6 Joe Tinker/Johnny Evers/Frank Chance
The Hall of Fame trio of Joe Tinker, Johnny Evers, and Frank Chance share a place on this list. Forming the most famous double-play combination of a shortstop, second baseman, and first baseman in baseball history, these three all made it into the Hall of Fame without truly noteworthy statistics. Tinker led the way with a 53.2 WAR and only a .262 lifetime batting average. Evers was next with a 47.7 WAR and a .270 batting average. Chance actually had the best batting average at .296, but only hit 20 home runs and had less than 600 career RBIs. Legends who played on the last Chicago Cubs’ team to win the World Series, these three are short in Hall of Fame merit.
5 Lloyd Waner
Lloyd Waner played in parts of 18 seasons yet managed only a 24.1 WAR during that time. His career started wonderfully with the Pittsburgh Pirates in 1927, as he had amazing batting averages each year, typically around .350, with a ton of hits and runs scored, but it quickly fizzled out. Waner finished his career as a .316 hitter with a less impressive .353 OBP. His 24.1 WAR is the worst among position players who played more than 10 seasons whose election to the Hall of Fame was exclusively due to their playing career.
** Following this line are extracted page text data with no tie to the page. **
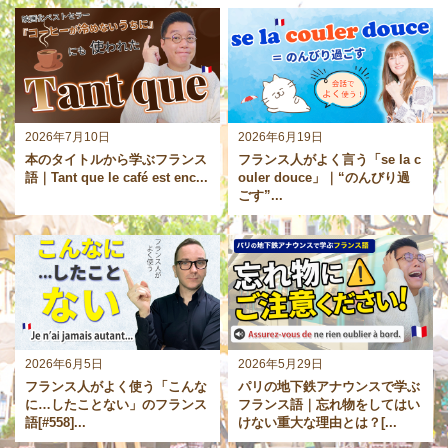
2026年7月10日
2026年6月19日
本のタイトルから学ぶフランス
フランス人がよく言う「se la c
語｜Tant que le café est enc...
ouler douce」｜“のんびり過
ごす”...
2026年6月5日
2026年5月29日
フランス人がよく使う「こんな
パリの地下鉄アナウンスで学ぶ
に…したことない」のフランス
フランス語｜忘れ物をしてはい
語[#558]...
けない重大な理由とは？[...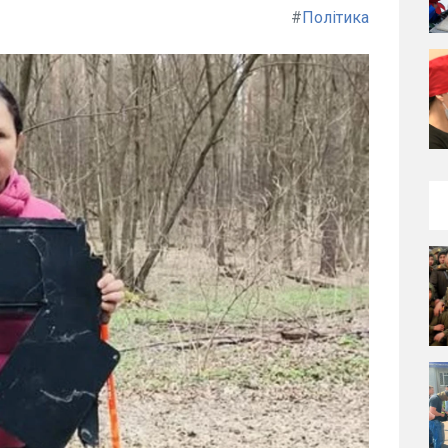
#
Політика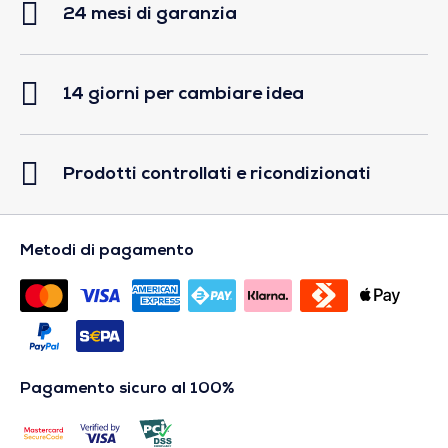
24 mesi di garanzia
14 giorni per cambiare idea
Prodotti controllati e ricondizionati
Metodi di pagamento
Pagamento sicuro al 100%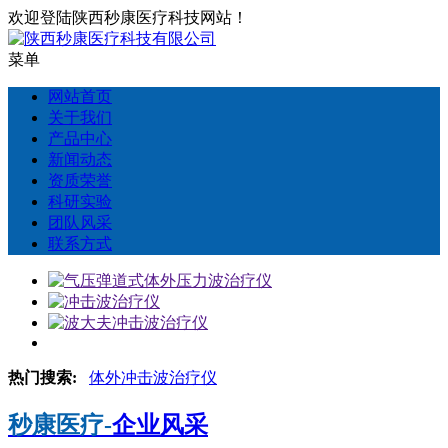
欢迎登陆陕西秒康医疗科技网站！
菜单
网站首页
关于我们
产品中心
新闻动态
资质荣誉
科研实验
团队风采
联系方式
热门搜索:
体外冲击波治疗仪
秒康医疗-
企业风采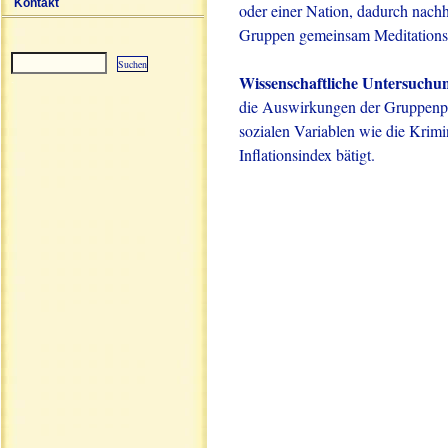
Kontakt
oder einer Nation, dadurch nachha
Gruppen gemeinsam Meditation
Wissenschaftliche Untersuchu
Sitemap
die Auswirkungen der Gruppenpr
sozialen Variablen wie die Krimi
Inflationsindex bätigt.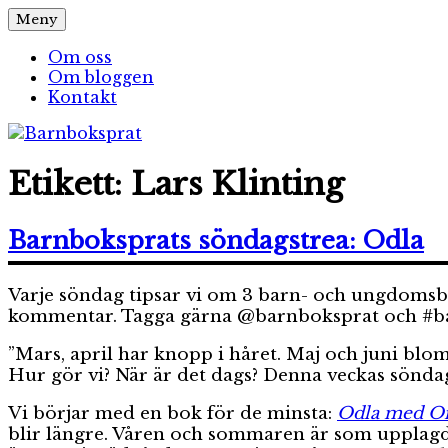
Hoppa
Meny
Barnboksprat
– en blogg om barnböcker
till
innehåll
Om oss
Om bloggen
Kontakt
Etikett:
Lars Klinting
Barnboksprats söndagstrea: Odla
Varje söndag tipsar vi om 3 barn- och ungdomsböck
kommentar. Tagga gärna @barnboksprat och #barn
”Mars, april har knopp i håret. Maj och juni blom
Hur gör vi? När är det dags? Denna veckas sönda
Vi börjar med en bok för de minsta:
Odla med Om
blir längre. Våren och sommaren är som upplagda 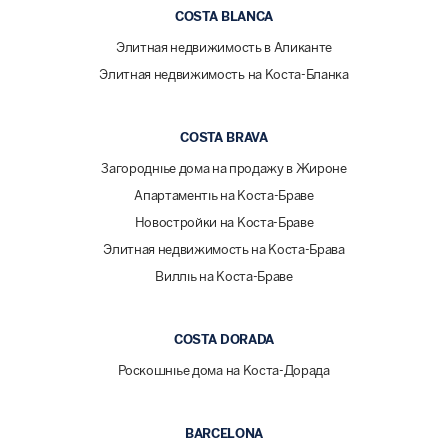
COSTA BLANCA
Элитная недвижимость в Аликанте
Элитная недвижимость на Коста-Бланка
COSTA BRAVA
Загородные дома на продажу в Жироне
Апартаменты на Коста-Браве
Новостройки на Коста-Браве
Элитная недвижимость на Коста-Брава
Виллы на Коста-Браве
COSTA DORADA
Роскошные дома на Коста-Дорада
BARCELONA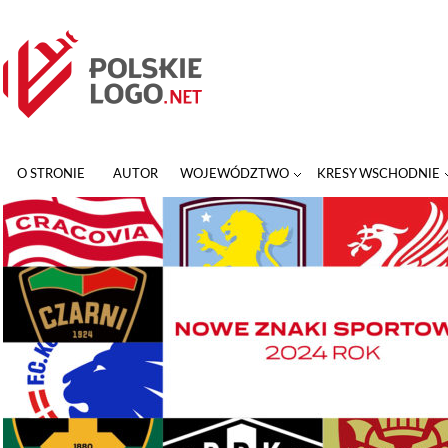
O STRONIE
AUTOR
WOJEWÓDZTWO
KRESY WSCHODNIE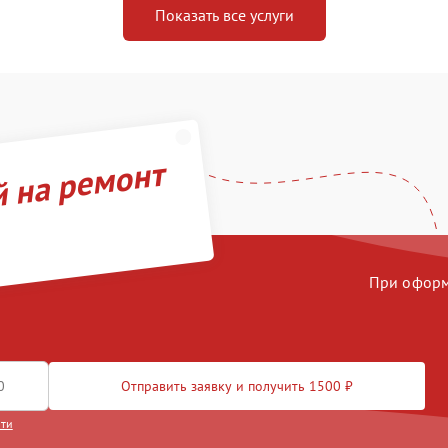
Показать все услуги
й на ремонт
При оформл
Отправить заявку и получить 1500 ₽
сти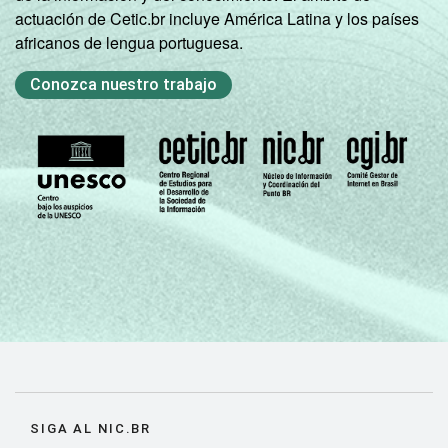
actuación de Cetic.br incluye América Latina y los países
africanos de lengua portuguesa.
Conozca nuestro trabajo
SIGA AL NIC.BR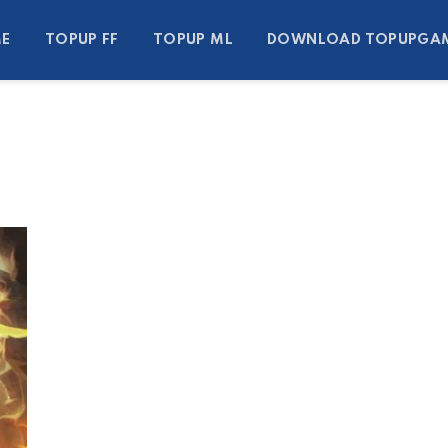
E
TOPUP FF
TOPUP ML
DOWNLOAD TOPUPGA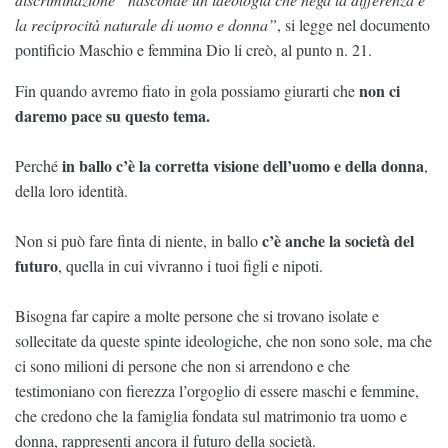
la reciprocità naturale di uomo e donna”
, si legge nel documento
pontificio Maschio e femmina Dio li creò, al punto n. 21.
non ci
Fin quando avremo fiato in gola possiamo giurarti che
daremo pace su questo tema.
in ballo c’è la corretta visione dell’uomo e della donna
Perché
,
della loro identità.
c’è anche la società del
Non si può fare finta di niente, in ballo
futuro
, quella in cui vivranno i tuoi figli e nipoti.
Bisogna far capire a molte persone che si trovano isolate e
sollecitate da queste spinte ideologiche, che non sono sole, ma che
ci sono milioni di persone che non si arrendono e che
testimoniano con fierezza l’orgoglio di essere maschi e femmine,
che credono che la famiglia fondata sul matrimonio tra uomo e
donna, rappresenti ancora il futuro della società.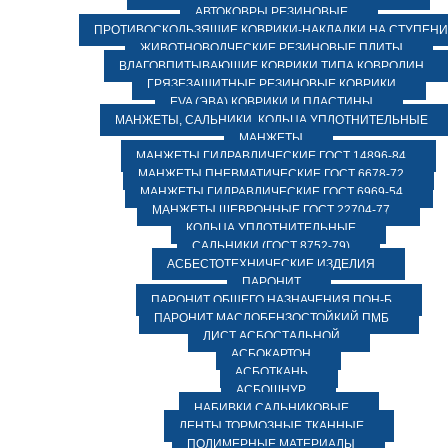
АВТОКОВРЫ РЕЗИНОВЫЕ
ПРОТИВОСКОЛЬЗЯЩИЕ КОВРИКИ-НАКЛАДКИ НА СТУПЕН
ЖИВОТНОВОДЧЕСКИЕ РЕЗИНОВЫЕ ПЛИТЫ
ВЛАГОВПИТЫВАЮЩИЕ КОВРИКИ ТИПА КОВРОЛИН
ГРЯЗЕЗАЩИТНЫЕ РЕЗИНОВЫЕ КОВРИКИ
EVA (ЭВА) КОВРИКИ И ПЛАСТИНЫ
МАНЖЕТЫ, САЛЬНИКИ, КОЛЬЦА УПЛОТНИТЕЛЬНЫЕ
МАНЖЕТЫ
МАНЖЕТЫ ГИДРАВЛИЧЕСКИЕ ГОСТ 14896-84
МАНЖЕТЫ ПНЕВМАТИЧЕСКИЕ ГОСТ 6678-72
МАНЖЕТЫ ГИДРАВЛИЧЕСКИЕ ГОСТ 6969-54
МАНЖЕТЫ ШЕВРОННЫЕ ГОСТ 22704-77
КОЛЬЦА УПЛОТНИТЕЛЬНЫЕ
САЛЬНИКИ (ГОСТ 8752-79)
АСБЕСТОТЕХНИЧЕСКИЕ ИЗДЕЛИЯ
ПАРОНИТ
ПАРОНИТ ОБЩЕГО НАЗНАЧЕНИЯ ПОН-Б
ПАРОНИТ МАСЛОБЕНЗОСТОЙКИЙ ПМБ
ЛИСТ АСБОСТАЛЬНОЙ
АСБОКАРТОН
АСБОТКАНЬ
АСБОШНУР
НАБИВКИ САЛЬНИКОВЫЕ
ЛЕНТЫ ТОРМОЗНЫЕ ТКАННЫЕ
ПОЛИМЕРНЫЕ МАТЕРИАЛЫ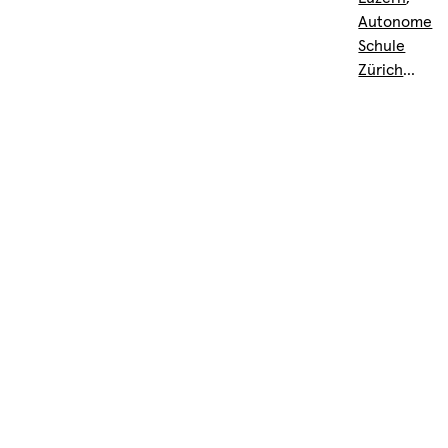
Autonome
Schule
Zürich
…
Your guess is as good as mine when trying to figure out why he ever was inducted into Cooperstown.
4 Jesse Haines
A career 3.64 ERA for pitcher Jesse Haines must mean he also won a lot of games to make the Hall of Fame, right? Wrong. Haines was just 210-158 in his 19 MLB seasons. He only ever struck out 100 batters once in a season and only once ever received MVP consideration—his career ending before the Cy Young Award was in place. Haines had very average numbers for his time without any significant years of leading the league in a pitching statistic. A sure sign that he probably doesn’t belong in the Baseball Hall of Fame, Haines, whose career ended in 1937, was not inducted into the St. Louis Cardinals Hall of Fame until 2014.
3 Ray Schalk
Catcher Ray Schalk was the backstop for the infamous 1919 Chicago Black Sox. He helped revolutionize the catching position. but his statistics are incredibly weak, even when compared to others from the Dead-ball era. With only a .253 career batting average and 11 home runs, Schalk was far from the guy you wanted at the plate in an important situation. He only had 1,345 career hits and, if we had to guess, he’s only in the Hall of Fame because he was one of the few honest men on a dishonest team.
2 Phil Rizzuto
Phil Rizzuto may belong in the Hall of Fame for his work as a broadcaster, but not as a player. With only 1,588 career hits and a .273 batting average, his numbers don't separate him from any other average shortstop. He never led the league in any major category, other than sacrifice hits. Only an All-Star five times, Rizzuto did capture the 1950 MVP Award in a year where voters got it wrong in both leagues, nominating Jim Konstanty in the National League over much more deserving players.
1 Roger Bresnahan
A career .279 hitter with only 1,252 career hits, it’s a mystery to many why Roger Bresnahan is in the Hall of Fame. He only had six seasons in his career when he even reached 100 hits and he was mostly a part-time player in the latter part of his career. The original Ben Zobrist because of his versatility, Bresnahan is one of the weakest members of the Baseball Hall of Fame. He doesn’t have a single statistic worthy of the honor. Rumor has it, if you go to his plaque in Cooperstown there’s dandruff on the ground from all of the head scratching that took place in front of it.